To do - Apart from the images, the entire listing below must be restated word for word.

Data shown -

○ ○ ○ ○ ○

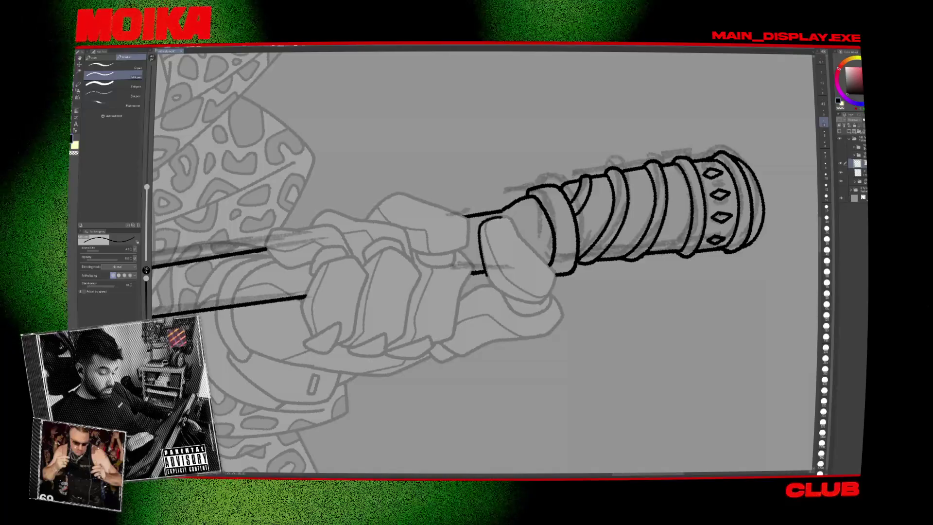
Ink a line below the top knuckle, extend the staff's top stroke, and add a short hook.
key(minus)
key(minus)
key(minus)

○ ○ ○ ○ ○

Your response -
Ink a line below the top knuckle, extend the staff's top stroke, and add a short hook.
key(minus)
key(minus)
key(minus)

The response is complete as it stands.